Lawyers and strategists say the state investigations are more "grandstanding" than anything else, especially after the Supreme Court halted the Obama administration's climate rules in February. Many of the states pursuing the investigations support the president's climate agenda and have vowed to continue to push for a climate policy despite the high court's stay.

"The people following Exxon are trying to follow the precedent of tobacco litigation," said Brendan Collins, partner with the law firm Ballard Spahr and an expert on environmental regulations. He said "the reality is a very different situation" when comparing what Exxon is accused of doing and the arguments laid out in the tobacco suits.

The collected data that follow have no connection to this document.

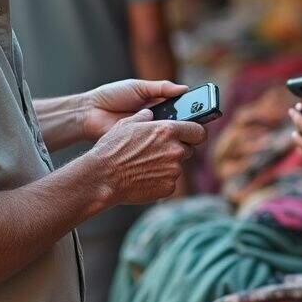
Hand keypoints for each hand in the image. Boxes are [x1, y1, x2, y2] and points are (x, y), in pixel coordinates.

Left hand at [80, 79, 186, 141]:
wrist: (91, 112)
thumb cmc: (113, 95)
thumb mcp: (138, 87)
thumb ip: (161, 88)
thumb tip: (185, 89)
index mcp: (159, 105)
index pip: (182, 110)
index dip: (193, 112)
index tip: (205, 110)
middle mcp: (157, 122)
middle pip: (179, 128)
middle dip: (186, 126)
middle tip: (192, 123)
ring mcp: (149, 137)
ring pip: (170, 140)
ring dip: (175, 137)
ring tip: (178, 132)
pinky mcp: (141, 147)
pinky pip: (156, 149)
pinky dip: (162, 147)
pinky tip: (165, 142)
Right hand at [85, 109, 205, 203]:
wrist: (103, 176)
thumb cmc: (112, 148)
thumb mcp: (127, 124)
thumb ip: (145, 117)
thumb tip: (150, 114)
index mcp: (168, 130)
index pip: (198, 131)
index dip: (194, 133)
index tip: (191, 135)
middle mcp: (175, 150)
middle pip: (188, 149)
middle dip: (177, 149)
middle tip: (158, 152)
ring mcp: (174, 171)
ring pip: (178, 166)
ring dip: (167, 165)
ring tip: (145, 166)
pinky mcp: (169, 188)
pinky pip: (170, 181)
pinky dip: (161, 180)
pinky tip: (144, 177)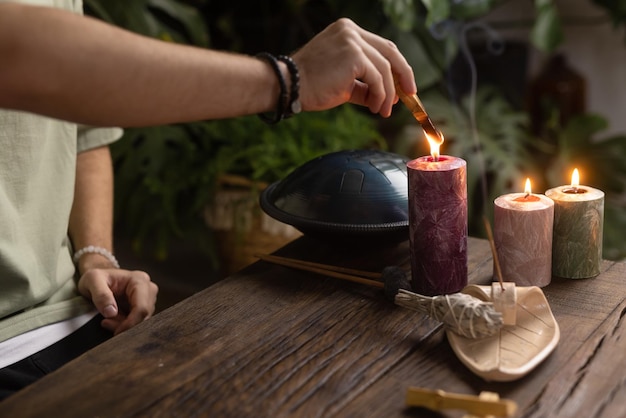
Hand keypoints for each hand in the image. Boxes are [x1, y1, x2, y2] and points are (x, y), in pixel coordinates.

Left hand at [77, 268, 158, 334]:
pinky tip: (113, 320)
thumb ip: (101, 295)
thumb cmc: (97, 277)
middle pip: (144, 316)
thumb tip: (111, 312)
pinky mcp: (143, 307)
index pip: (142, 307)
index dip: (130, 323)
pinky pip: (138, 321)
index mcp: (139, 280)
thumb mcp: (92, 280)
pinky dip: (125, 325)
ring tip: (107, 319)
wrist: (98, 279)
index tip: (116, 332)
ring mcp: (148, 299)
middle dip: (125, 325)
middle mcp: (148, 289)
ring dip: (124, 325)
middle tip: (106, 323)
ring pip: (142, 320)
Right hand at [293, 18, 415, 117]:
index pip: (381, 46)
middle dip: (403, 75)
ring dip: (388, 93)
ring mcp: (352, 40)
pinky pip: (377, 77)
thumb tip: (386, 97)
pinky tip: (375, 107)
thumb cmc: (311, 86)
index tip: (403, 86)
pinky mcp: (353, 54)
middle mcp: (350, 30)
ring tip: (383, 111)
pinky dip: (380, 95)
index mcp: (347, 31)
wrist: (290, 87)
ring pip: (385, 68)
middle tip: (410, 95)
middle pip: (390, 51)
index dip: (396, 66)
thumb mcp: (343, 83)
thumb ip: (364, 85)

The evidence brought against the tobacco industry two decades ago is "pretty substantially different from the idea that Exxon may have duped me from getting a low-mileage [car] and now the island of Tuvalu is going to get covered by water," Collins said.

It's a "very big leap" to link what Exxon "did or didn't do" to the harm posed by climate change.

The cracks in the argument against the oil company are beginning to show.

The Virgin Islands attorney general, Claude Walker, grabbed headlines when he subpoenaed the conservative-leaning group Competitive Enterprise Institute, which had a working relationship with the oil company and is known as a global warming skeptic.

The attorney general later withdrew the subpoena after the think tank pushed back in D.C. Superior Court last month with a motion to sanction him, claiming a violation of First Amendment rights.

Think tank President Kent Lassman in a call with reporters last week called the AGs' attack a "massive fishing expedition" meant "to shut down the debate on global warming on the basis of their so-called law enforcement powers."

He agreed with Collins that the tobacco argument is a bridge too far. "That involved the sale of tobacco, this involves a policy debate," Lassman said. "They might think they have precedent in the tobacco [litigation]. They do not."

In the end, it might result in just a "public relations black eye for Exxon," and nothing more, Collins said.

The type of letter-writing campaign seen in recent weeks likely will continue on Capitol Hill, but nothing more substantive like a hearing, observers said.

"If you do a hearing, what are you going to get out of it?" a Republican strategist asked. "In some way it's a lot of noise, but nothing happens."